In Roemenië, in een begrafenis uit de 3e eeuw. v. Chr. ze vonden ook fragmenten van maliënkolder, en misschien zelfs meer dan één, aangezien een deel van de ringen bestaat uit rijen afwisselend gestempelde en stompe ringen, en op het tweede zijn alle ringen geklonken. Dergelijk weven wordt als betrouwbaarder beschouwd. De diameter van de ringen is ongeveer 8 mm. De schoudervullingen van de maliënkolder, in de vorm van een Grieks linnen schild, waren aan haar borst vastgemaakt. Dat wil zeggen, de Kelten konden in die tijd geen maliënkolder bedenken met mouwen, kort of lang, maar namen gewoon een linnen schaal en vervingen de flexibele stof erin door flexibele maliënkolder!
Kuras van de Kelten. Museum Saint-Germain, Frankrijk.
Diodorus schrijft echter heel vaak dat dezelfde Galliërs naakt ten strijde trokken. In het begin was het waarschijnlijk zo, maar hij beschrijft de tijd later zelf. Polybius beschrijft bijvoorbeeld de Gazaten, die de Alpen overstaken om naast de Kelten te vechten in de slag bij Telamon in 225. En dus hielden ze zich gewoon aan de oude gebruiken. En alle andere Galliërs waren gekleed in broeken en lichte regenjassen. Welnu, onder Caesar vochten de Kelten al volledig gekleed!

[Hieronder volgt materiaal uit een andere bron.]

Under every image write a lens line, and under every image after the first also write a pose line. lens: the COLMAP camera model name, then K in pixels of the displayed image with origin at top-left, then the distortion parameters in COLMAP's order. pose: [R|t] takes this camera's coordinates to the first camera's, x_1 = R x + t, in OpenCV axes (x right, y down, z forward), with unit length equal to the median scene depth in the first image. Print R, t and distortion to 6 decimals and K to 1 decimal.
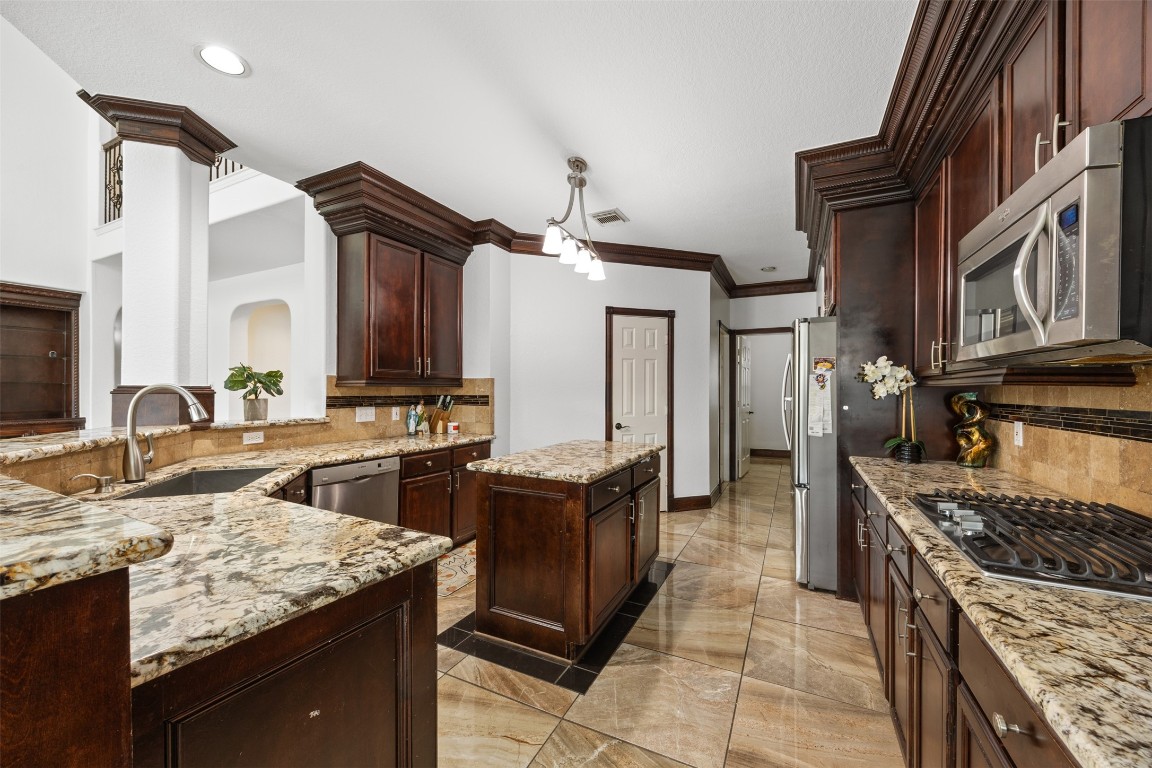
lens RADIAL K [[442.3, 0, 577.1], [0, 442.3, 389.5], [0, 0, 1]] dist [-0.001110, -0.000029]
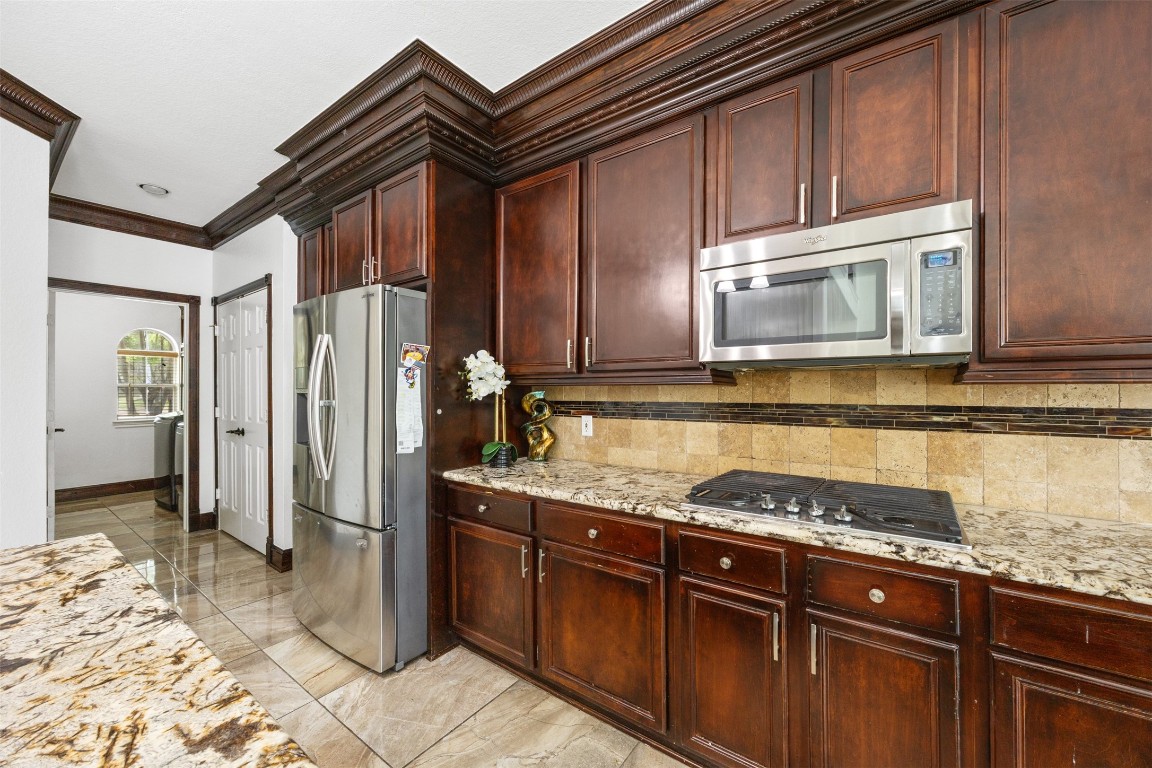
lens RADIAL K [[442.3, 0, 577.7], [0, 442.3, 388.7], [0, 0, 1]] dist [-0.001110, -0.000029]
pose [[0.161083, 0.000665, 0.986941, -0.174179], [-0.000114, 1.000000, -0.000655, 0.001330], [-0.986941, -0.000006, 0.161083, 0.834965]]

Ter vergelijking: het pantser van een Griekse hopliet uit een museum in Argos.
De Keltische cultuur is erg populair in het Westen (en waarom is het zo begrijpelijk!). Hier is een wandkalender voor 2016 met de Keltische oudheden van het British Museum, die binnen de muren kan worden gekocht voor 9,99 pond sterling.